On the night of the FTX crash in 2022, I was staring at the K-line fluctuating on the screen, and my account balance suddenly soared by 1,200,000. This money came from a "contract master" calling for an ETH long position, while I placed a 10x reverse short position. But now, this "huge sum" is locked in my cold wallet, untouched for three years. It's not that I don't want to spend it, but every time I see it, it's like seeing countless retail investors getting liquidated with a red warning.
As a veteran who has been in the crypto market for 10 years, I have seen too many people make money through "shortcuts" and then lose their principal in an even shorter time. I once regarded reverse trading as a "cash machine" until I stepped into pitfalls and realized: all the money made by profiting from others' mistakes carries greater risks. Today, I will share three hard-earned lessons, so that beginners can at least avoid losing 500,000 after reading.
1. Don't be a 'follower'; first learn to dismantle 'copy trading'.
In the crypto space, 80% of the calls are 'scripts': big influencers build positions in advance at low points, then shout out loud in communities and plazas to create a buying frenzy. After retail investors follow the trend and drive up the price, they quietly close their positions and leave, leaving the latecomers to suffer from the market's backlash. I learned this lesson early on when I followed a certain 'war god' and got trapped right after entering the market, only to find out later that his position was nearly full when he shouted out.

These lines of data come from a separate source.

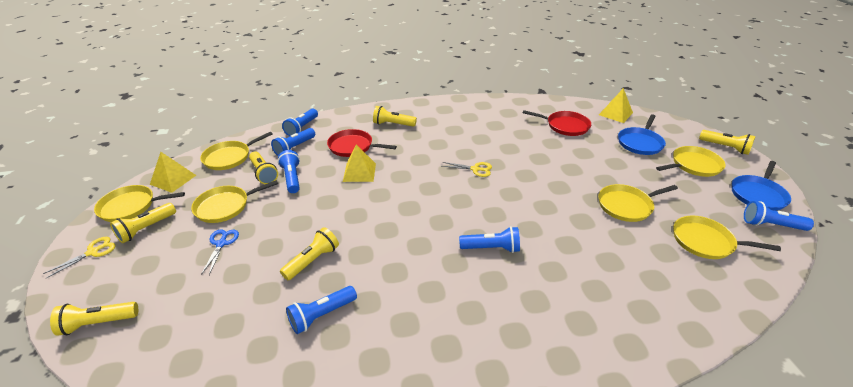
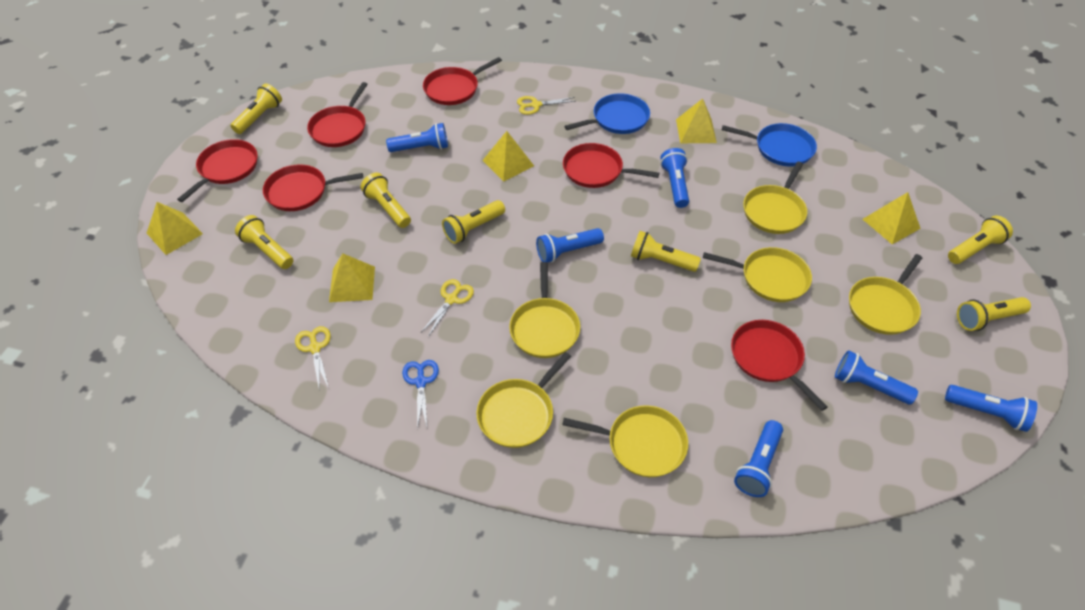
red pan: [327,129,397,157] [523,110,591,136] = 2 -> [177,139,258,202] [263,164,363,211] [307,82,368,147] [423,57,502,105] [563,143,659,188] [731,320,828,411] = 6
yellow flashlight: [50,302,138,336] [110,203,176,243] [249,151,278,184] [280,227,339,280] [373,106,417,127] [699,130,755,155] = 6 -> [231,83,282,134] [235,215,293,269] [361,173,411,228] [442,200,505,244] [631,231,701,272] [948,216,1013,264] [957,297,1031,331] = 7
yellow pyramid: [150,152,196,193] [343,144,376,182] [599,88,633,123] = 3 -> [147,202,203,255] [329,253,375,302] [483,131,534,182] [676,99,717,143] [863,192,921,244] = 5
yellow scissors: [43,237,115,278] [442,162,492,177] = 2 -> [295,326,331,389] [421,279,474,337] [517,96,575,115] = 3

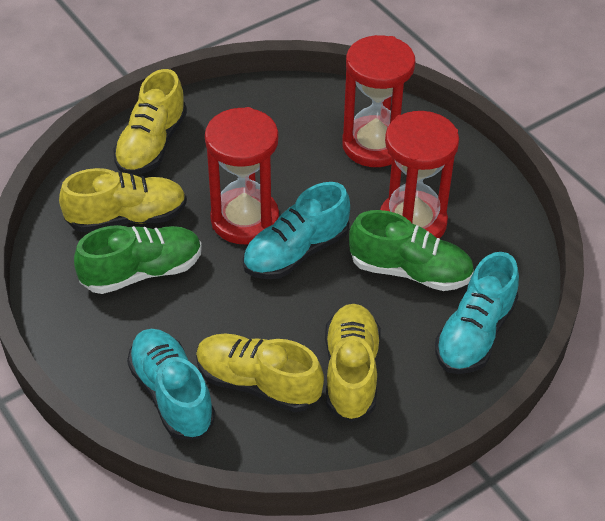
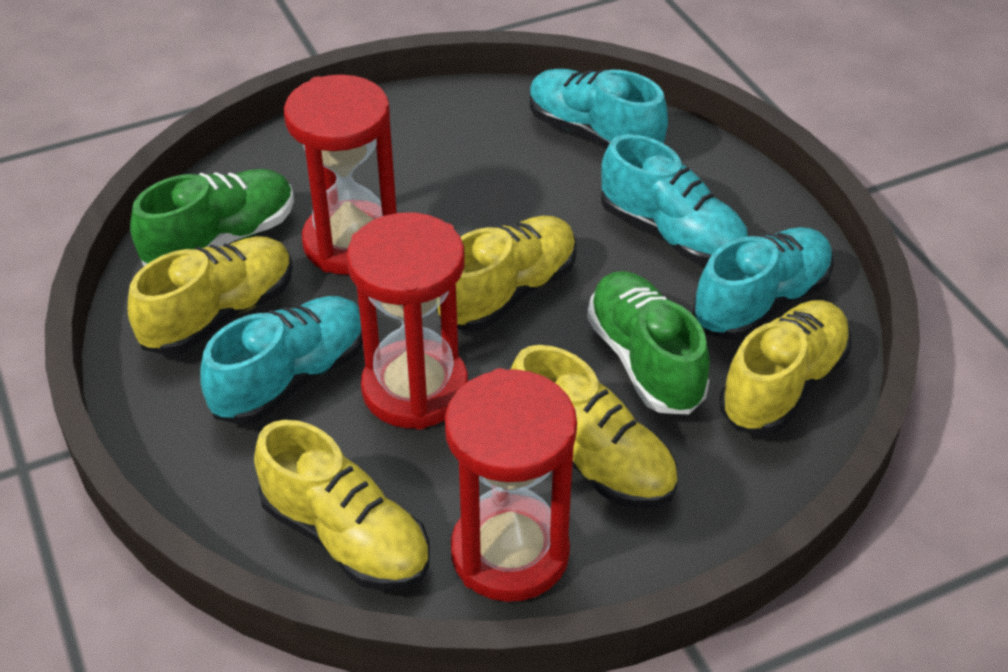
turquoise shoe: [127,329,215,440] [243,182,350,279] [435,252,519,374] = 3 -> [200,296,363,425] [530,69,668,149] [601,134,748,265] [692,227,834,340] = 4
yellow shoe: [59,168,187,232] [113,69,187,175] [196,334,324,412] [325,304,381,422] = 4 -> [128,236,293,355] [254,420,430,591] [436,216,576,332] [511,345,678,508] [719,300,851,435] = 5

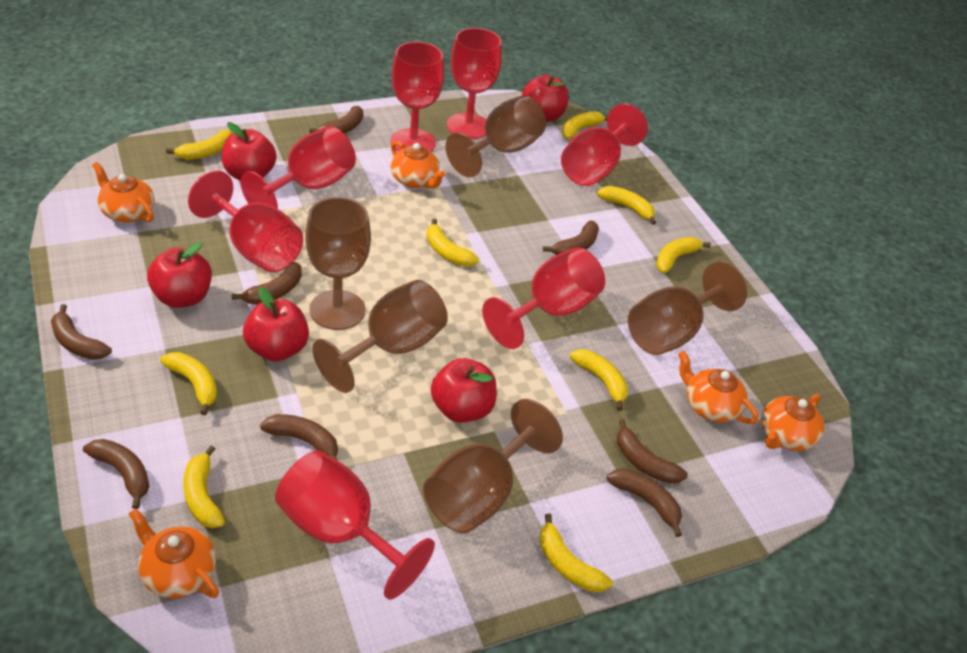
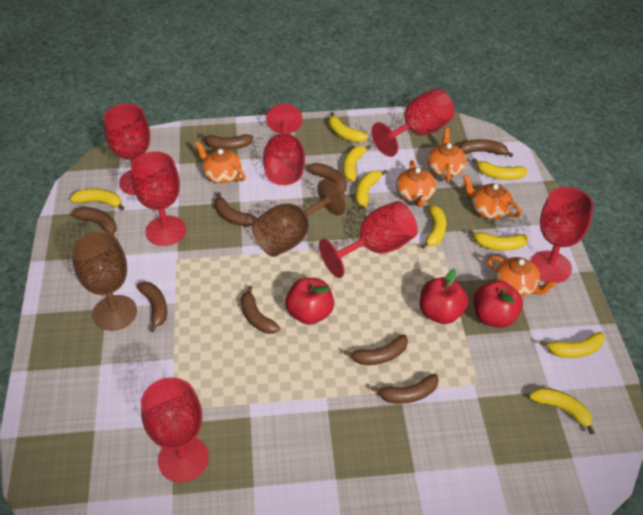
brown banana: [51,304,112,360] [83,439,149,509] [232,262,302,305] [260,414,338,461] [309,106,363,133] [543,221,599,255] [607,469,682,537] [617,419,688,484] = 8 -> [72,207,117,236] [137,282,167,332] [200,134,253,150] [215,192,257,227] [241,286,281,334] [307,163,347,196] [344,334,408,365] [371,374,439,404] [459,139,513,157] = 9
brown goblet: [305,197,371,330] [312,280,448,393] [423,399,563,534] [446,96,546,178] [628,261,747,355] = 5 -> [72,232,137,331] [252,179,346,257] = 2
red apple: [147,242,212,308] [222,122,277,181] [243,287,309,362] [431,358,497,423] [522,75,569,122] = 5 -> [285,278,334,325] [420,268,468,324] [473,281,523,328] = 3

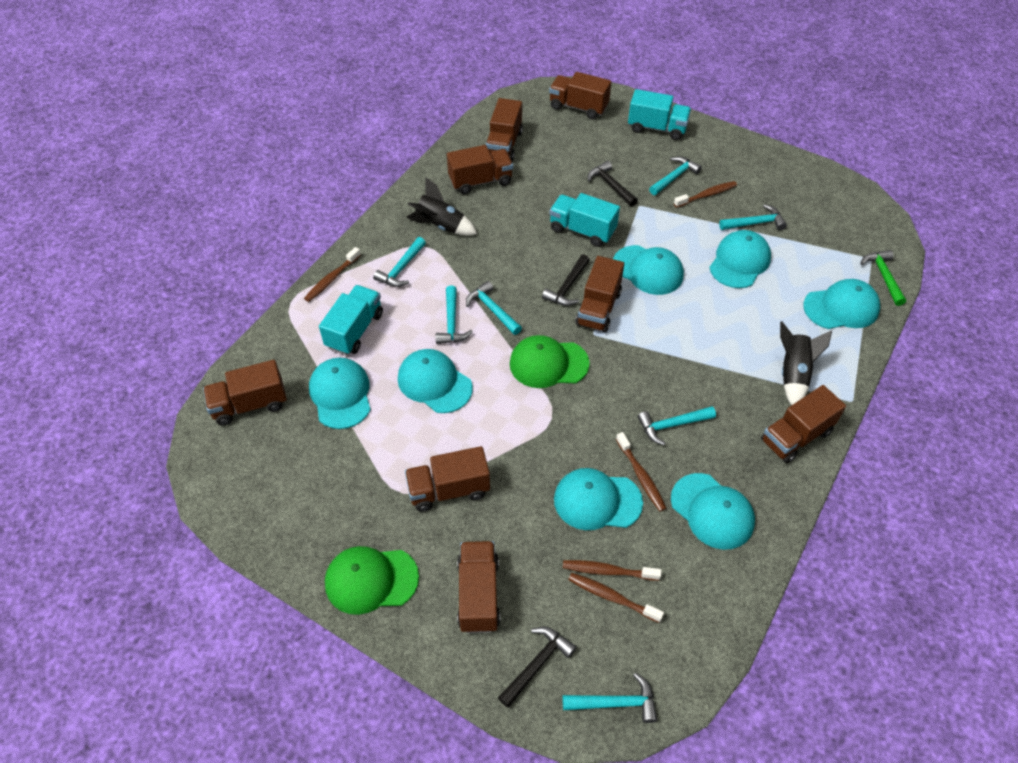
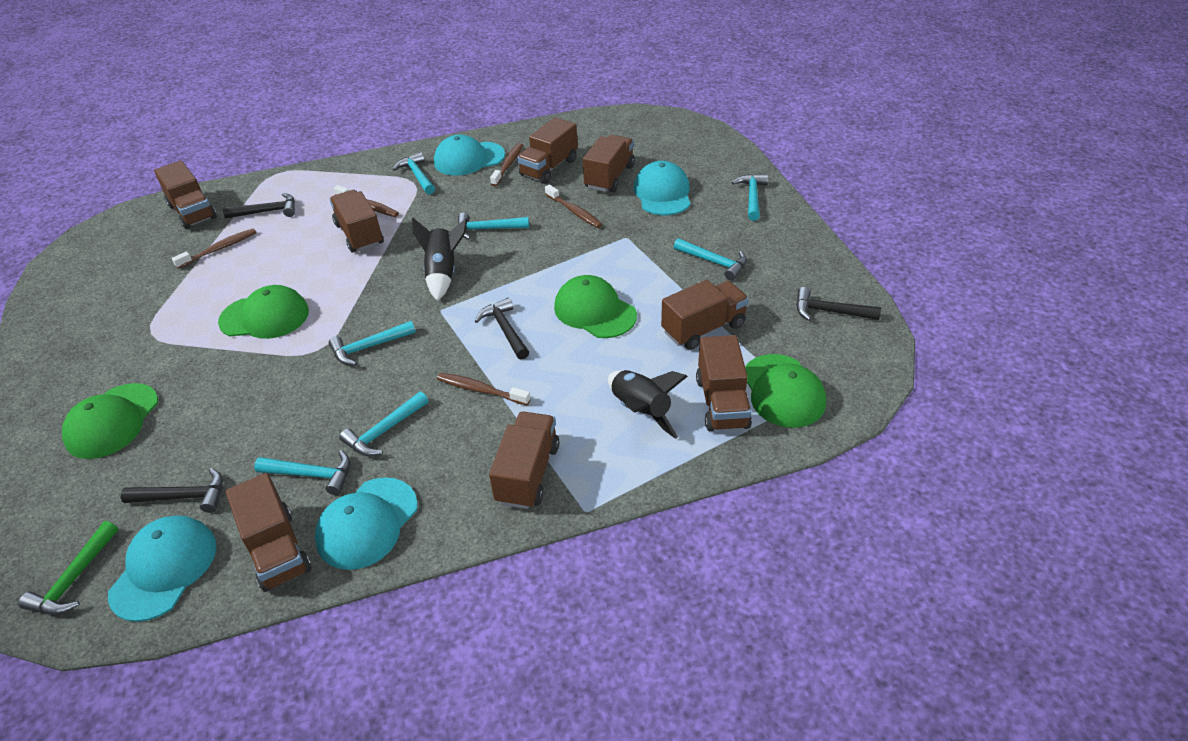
black hammer: [498,627,576,708] [542,254,590,306] [588,161,638,206] = 3 -> [121,468,223,513] [223,193,295,218] [475,298,529,360] [796,287,881,321] = 4
green cap: [325,546,419,615] [510,335,590,388] = 2 -> [62,383,158,459] [218,285,309,339] [554,275,637,338] [745,354,826,428] = 4
turquoise cap: [309,358,371,429] [398,349,473,413] [554,468,643,530] [613,245,684,295] [671,473,755,550] [709,230,771,288] [803,279,880,329] = 7 -> [108,515,217,622] [315,477,418,570] [434,135,505,176] [633,161,691,215] = 4
turquoise truck: [319,285,383,355] [549,193,620,247] [628,89,691,140] = 3 -> none = 0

Later I changed my strategy: delayed following by 15-30 minutes. A true trend will not disappear within half an hour, while those short-term market movements driven by shouting are often broken during this time window. After the adjustment, my win rate increased directly from 35% to 65%, avoiding countless 'trap for lure'.
2. The inverse list needs to 'filter out the dregs'; stop-loss is the final defense line.
Many people follow the trend inversely, always fixating on big influencers with large followings, but in reality, the 'losers' who make continuous mistakes are often more valuable than the 'gods' who are occasionally accurate. I will specifically create a 'mistake list' that includes KOLs who have made three consecutive incorrect judgments and had the market immediately reverse after their stop-loss—often, their stop-loss points are the 'reversal signals' of market sentiment.
But remember, no matter how reliable the list is, you must set a stop-loss. At the end of the bull market in 2021, I followed a KOL in the list to open a short position, but unexpectedly the market surged by another 20%. Luckily, I set a 5% stop-loss in advance, which saved me from the extreme market 'double kill.' There are no 100% rules in the crypto space; stop-loss is your 'lifesaver.'
3. Don't be superstitious about win rates; 'big wins and small losses' is key.
In 2023, I compiled data on inverse trading for the entire year: the win rate was only 46%, which means nearly half of the trades were losing. But why can one still make money? Because the profitable trades have an average profit margin three times that of the losing trades. Many newbies only look at the win rate, thinking that above 50% means profit, while ignoring the core concept of 'risk-reward ratio.'
The more heartbreaking thing is that there are still a large number of 'double explosion' markets in the market—both long and short positions are forcibly liquidated. At this time, following the trend is just a waste of effort, and you still have to pay handling fees. So don't think about making easy money by following trends; it is essentially a trading strategy that requires you to monitor the market and analyze it, not just throwing money in and calling it a day.
In the end: surviving in the crypto space is more important than anything.
Now I have long given up on following the trend inversely and instead focus on trend trades that I understand. It's not that I can't make money anymore, but I've seen too many tragedies: college students disappear after getting liquidated from following trends, and middle-aged people invest their retirement savings in hopes of making back their losses, only to end up with nothing. The crypto space is a zero-sum game; every penny you earn might be someone else's lifeline.
The truly top traders do not just harvest profits but know when to 'stop.' Newbies should not think about taking shortcuts. Following trends and copying others is just gambling on luck. Making money from others' mistakes will eventually backfire due to your own greed. You need to diligently study projects and manage risks well, using spare money to accumulate slowly in order to survive long in this market.